● Exercise instructions
This calls for a word-for-word copy of all the data, with each picture removed.

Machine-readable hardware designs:
• • •

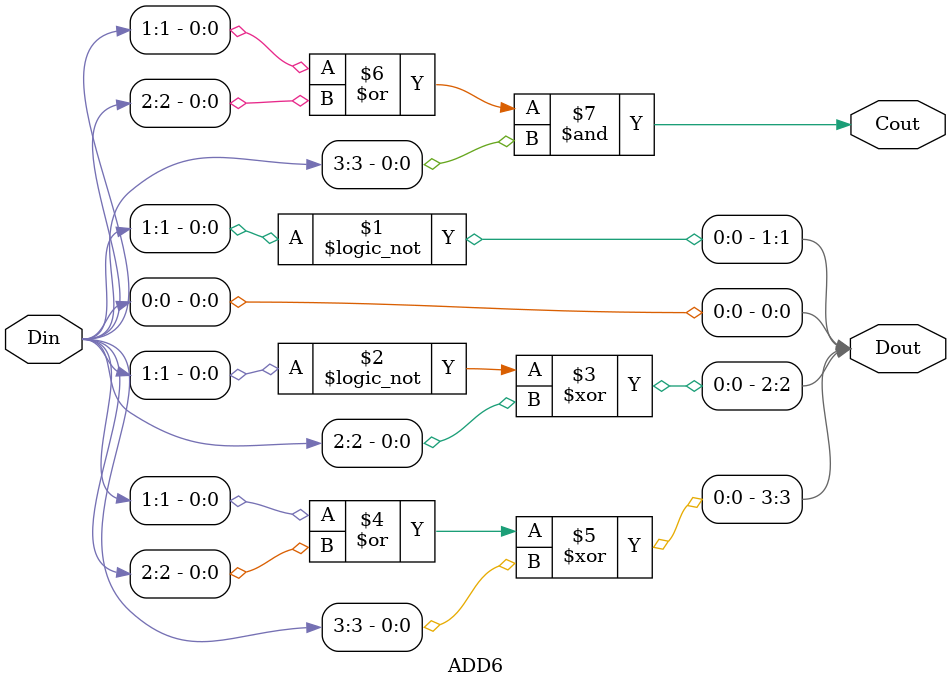
<source format=v>
module ADD6(Dout, Cout, Din);
output [3:0]Dout;
output Cout;
input [3:0] Din;

assign Dout[0] = Din[0];
assign Dout[1] = !Din[1];
assign Dout[2] = (!Din[1]) ^ Din[2];
assign Dout[3] = (Din[1] | Din[2]) ^ Din[3];

assign Cout = (Din[1] | Din[2]) & Din[3];

endmodule
</source>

• • •

● Worked solution
<source format=v>
module ADD6(Dout, Cout, Din);
output [3:0]Dout;
output Cout;
input [3:0] Din;

assign Dout[0] = Din[0];
assign Dout[1] = !Din[1];
assign Dout[2] = (!Din[1]) ^ Din[2];
assign Dout[3] = (Din[1] | Din[2]) ^ Din[3];

assign Cout = (Din[1] | Din[2]) & Din[3];

endmodule
</source>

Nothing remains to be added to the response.